**YOUR INSTRUCTIONS:**
Give every line of the records below as a numbered list, omitting blank lines.

Records from a dataset:
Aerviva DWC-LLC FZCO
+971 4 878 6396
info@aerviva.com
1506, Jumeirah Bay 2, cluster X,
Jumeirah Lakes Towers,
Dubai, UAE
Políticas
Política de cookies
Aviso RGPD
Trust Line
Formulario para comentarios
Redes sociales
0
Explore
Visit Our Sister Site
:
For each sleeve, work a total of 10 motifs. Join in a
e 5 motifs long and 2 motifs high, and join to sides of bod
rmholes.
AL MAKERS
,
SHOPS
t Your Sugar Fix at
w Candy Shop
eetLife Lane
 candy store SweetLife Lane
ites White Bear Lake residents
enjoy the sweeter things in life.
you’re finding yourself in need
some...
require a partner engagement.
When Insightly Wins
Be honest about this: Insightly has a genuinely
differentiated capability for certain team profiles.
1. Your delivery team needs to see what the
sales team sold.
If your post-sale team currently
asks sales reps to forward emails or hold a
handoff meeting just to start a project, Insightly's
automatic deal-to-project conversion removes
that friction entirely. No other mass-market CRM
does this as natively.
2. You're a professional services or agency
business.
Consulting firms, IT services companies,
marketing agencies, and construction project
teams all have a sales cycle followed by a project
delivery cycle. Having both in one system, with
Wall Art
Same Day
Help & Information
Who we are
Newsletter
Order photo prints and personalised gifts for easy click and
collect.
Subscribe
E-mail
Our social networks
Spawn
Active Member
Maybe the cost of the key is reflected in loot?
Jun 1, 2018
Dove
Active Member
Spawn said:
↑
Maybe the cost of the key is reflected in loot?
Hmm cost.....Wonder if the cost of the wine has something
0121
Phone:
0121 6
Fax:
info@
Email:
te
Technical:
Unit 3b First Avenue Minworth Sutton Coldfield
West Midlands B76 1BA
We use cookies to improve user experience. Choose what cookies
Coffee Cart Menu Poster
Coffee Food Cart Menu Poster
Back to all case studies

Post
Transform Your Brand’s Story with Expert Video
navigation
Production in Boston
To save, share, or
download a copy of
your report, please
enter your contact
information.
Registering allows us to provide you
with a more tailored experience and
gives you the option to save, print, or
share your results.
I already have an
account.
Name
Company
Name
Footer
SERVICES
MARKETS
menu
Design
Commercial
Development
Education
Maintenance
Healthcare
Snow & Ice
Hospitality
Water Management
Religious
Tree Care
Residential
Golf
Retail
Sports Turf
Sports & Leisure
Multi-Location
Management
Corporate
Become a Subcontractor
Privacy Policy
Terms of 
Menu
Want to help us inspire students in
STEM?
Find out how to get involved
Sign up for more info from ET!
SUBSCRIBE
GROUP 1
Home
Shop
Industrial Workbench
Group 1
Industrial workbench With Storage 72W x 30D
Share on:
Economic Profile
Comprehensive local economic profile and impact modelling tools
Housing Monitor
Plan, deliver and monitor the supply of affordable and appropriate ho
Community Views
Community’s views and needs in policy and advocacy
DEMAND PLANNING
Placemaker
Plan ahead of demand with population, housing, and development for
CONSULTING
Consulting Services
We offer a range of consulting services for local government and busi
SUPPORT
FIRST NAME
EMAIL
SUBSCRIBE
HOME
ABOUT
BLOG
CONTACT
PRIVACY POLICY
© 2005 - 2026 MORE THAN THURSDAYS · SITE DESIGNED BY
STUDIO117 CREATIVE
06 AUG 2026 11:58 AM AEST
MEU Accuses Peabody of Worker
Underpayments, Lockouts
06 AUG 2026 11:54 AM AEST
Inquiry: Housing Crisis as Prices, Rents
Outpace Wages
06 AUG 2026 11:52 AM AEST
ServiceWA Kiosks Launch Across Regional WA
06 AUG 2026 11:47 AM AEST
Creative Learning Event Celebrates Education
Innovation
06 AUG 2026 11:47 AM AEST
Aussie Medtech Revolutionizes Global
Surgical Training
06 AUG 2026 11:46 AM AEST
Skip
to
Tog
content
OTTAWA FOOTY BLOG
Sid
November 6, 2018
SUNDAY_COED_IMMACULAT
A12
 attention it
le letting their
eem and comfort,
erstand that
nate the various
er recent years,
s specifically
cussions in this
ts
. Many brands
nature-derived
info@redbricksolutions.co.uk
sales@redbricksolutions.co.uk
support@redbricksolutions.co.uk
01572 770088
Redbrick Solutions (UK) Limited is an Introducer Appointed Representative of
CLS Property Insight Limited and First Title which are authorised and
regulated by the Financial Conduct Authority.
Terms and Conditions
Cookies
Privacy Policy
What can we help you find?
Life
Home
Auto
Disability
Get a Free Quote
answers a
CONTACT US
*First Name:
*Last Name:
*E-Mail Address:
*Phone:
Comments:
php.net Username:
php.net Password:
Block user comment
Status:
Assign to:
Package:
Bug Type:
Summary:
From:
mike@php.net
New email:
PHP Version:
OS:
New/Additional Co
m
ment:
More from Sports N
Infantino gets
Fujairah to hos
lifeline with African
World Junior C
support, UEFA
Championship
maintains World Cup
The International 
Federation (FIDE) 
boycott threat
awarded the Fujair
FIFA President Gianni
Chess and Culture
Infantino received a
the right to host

**RESPONSE BELOW:**
1. Aerviva DWC-LLC FZCO
2. +971 4 878 6396
3. info@aerviva.com
4. 1506, Jumeirah Bay 2, cluster X,
5. Jumeirah Lakes Towers,
6. Dubai, UAE
7. Políticas
8. Política de cookies
9. Aviso RGPD
10. Trust Line
11. Formulario para comentarios
12. Redes sociales
13. 0
14. Explore
15. Visit Our Sister Site
16. :
17. For each sleeve, work a total of 10 motifs. Join in a
18. e 5 motifs long and 2 motifs high, and join to sides of bod
19. rmholes.
20. AL MAKERS
21. ,
22. SHOPS
23. t Your Sugar Fix at
24. w Candy Shop
25. eetLife Lane
26.  candy store SweetLife Lane
27. ites White Bear Lake residents
28. enjoy the sweeter things in life.
29. you’re finding yourself in need
30. some...
31. require a partner engagement.
32. When Insightly Wins
33. Be honest about this: Insightly has a genuinely
34. differentiated capability for certain team profiles.
35. 1. Your delivery team needs to see what the
36. sales team sold.
37. If your post-sale team currently
38. asks sales reps to forward emails or hold a
39. handoff meeting just to start a project, Insightly's
40. automatic deal-to-project conversion removes
41. that friction entirely. No other mass-market CRM
42. does this as natively.
43. 2. You're a professional services or agency
44. business.
45. Consulting firms, IT services companies,
46. marketing agencies, and construction project
47. teams all have a sales cycle followed by a project
48. delivery cycle. Having both in one system, with
49. Wall Art
50. Same Day
51. Help & Information
52. Who we are
53. Newsletter
54. Order photo prints and personalised gifts for easy click and
55. collect.
56. Subscribe
57. E-mail
58. Our social networks
59. Spawn
60. Active Member
61. Maybe the cost of the key is reflected in loot?
62. Jun 1, 2018
63. Dove
64. Active Member
65. Spawn said:
66. ↑
67. Maybe the cost of the key is reflected in loot?
68. Hmm cost.....Wonder if the cost of the wine has something
69. 0121
70. Phone:
71. 0121 6
72. Fax:
73. info@
74. Email:
75. te
76. Technical:
77. Unit 3b First Avenue Minworth Sutton Coldfield
78. West Midlands B76 1BA
79. We use cookies to improve user experience. Choose what cookies
80. Coffee Cart Menu Poster
81. Coffee Food Cart Menu Poster
82. Back to all case studies
83. 
84. Post
85. Transform Your Brand’s Story with Expert Video
86. navigation
87. Production in Boston
88. To save, share, or
89. download a copy of
90. your report, please
91. enter your contact
92. information.
93. Registering allows us to provide you
94. with a more tailored experience and
95. gives you the option to save, print, or
96. share your results.
97. I already have an
98. account.
99. Name
100. Company
101. Name
102. Footer
103. SERVICES
104. MARKETS
105. menu
106. Design
107. Commercial
108. Development
109. Education
110. Maintenance
111. Healthcare
112. Snow & Ice
113. Hospitality
114. Water Management
115. Religious
116. Tree Care
117. Residential
118. Golf
119. Retail
120. Sports Turf
121. Sports & Leisure
122. Multi-Location
123. Management
124. Corporate
125. Become a Subcontractor
126. Privacy Policy
127. Terms of 
128. Menu
129. Want to help us inspire students in
130. STEM?
131. Find out how to get involved
132. Sign up for more info from ET!
133. SUBSCRIBE
134. GROUP 1
135. Home
136. Shop
137. Industrial Workbench
138. Group 1
139. Industrial workbench With Storage 72W x 30D
140. Share on:
141. Economic Profile
142. Comprehensive local economic profile and impact modelling tools
143. Housing Monitor
144. Plan, deliver and monitor the supply of affordable and appropriate ho
145. Community Views
146. Community’s views and needs in policy and advocacy
147. DEMAND PLANNING
148. Placemaker
149. Plan ahead of demand with population, housing, and development for
150. CONSULTING
151. Consulting Services
152. We offer a range of consulting services for local government and busi
153. SUPPORT
154. FIRST NAME
155. EMAIL
156. SUBSCRIBE
157. HOME
158. ABOUT
159. BLOG
160. CONTACT
161. PRIVACY POLICY
162. © 2005 - 2026 MORE THAN THURSDAYS · SITE DESIGNED BY
163. STUDIO117 CREATIVE
164. 06 AUG 2026 11:58 AM AEST
165. MEU Accuses Peabody of Worker
166. Underpayments, Lockouts
167. 06 AUG 2026 11:54 AM AEST
168. Inquiry: Housing Crisis as Prices, Rents
169. Outpace Wages
170. 06 AUG 2026 11:52 AM AEST
171. ServiceWA Kiosks Launch Across Regional WA
172. 06 AUG 2026 11:47 AM AEST
173. Creative Learning Event Celebrates Education
174. Innovation
175. 06 AUG 2026 11:47 AM AEST
176. Aussie Medtech Revolutionizes Global
177. Surgical Training
178. 06 AUG 2026 11:46 AM AEST
179. Skip
180. to
181. Tog
182. content
183. OTTAWA FOOTY BLOG
184. Sid
185. November 6, 2018
186. SUNDAY_COED_IMMACULAT
187. A12
188.  attention it
189. le letting their
190. eem and comfort,
191. erstand that
192. nate the various
193. er recent years,
194. s specifically
195. cussions in this
196. ts
197. . Many brands
198. nature-derived
199. info@redbricksolutions.co.uk
200. sales@redbricksolutions.co.uk
201. support@redbricksolutions.co.uk
202. 01572 770088
203. Redbrick Solutions (UK) Limited is an Introducer Appointed Representative of
204. CLS Property Insight Limited and First Title which are authorised and
205. regulated by the Financial Conduct Authority.
206. Terms and Conditions
207. Cookies
208. Privacy Policy
209. What can we help you find?
210. Life
211. Home
212. Auto
213. Disability
214. Get a Free Quote
215. answers a
216. CONTACT US
217. *First Name:
218. *Last Name:
219. *E-Mail Address:
220. *Phone:
221. Comments:
222. php.net Username:
223. php.net Password:
224. Block user comment
225. Status:
226. Assign to:
227. Package:
228. Bug Type:
229. Summary:
230. From:
231. mike@php.net
232. New email:
233. PHP Version:
234. OS:
235. New/Additional Co
236. m
237. ment:
238. More from Sports N
239. Infantino gets
240. Fujairah to hos
241. lifeline with African
242. World Junior C
243. support, UEFA
244. Championship
245. maintains World Cup
246. The International 
247. Federation (FIDE) 
248. boycott threat
249. awarded the Fujair
250. FIFA President Gianni
251. Chess and Culture
252. Infantino received a
253. the right to host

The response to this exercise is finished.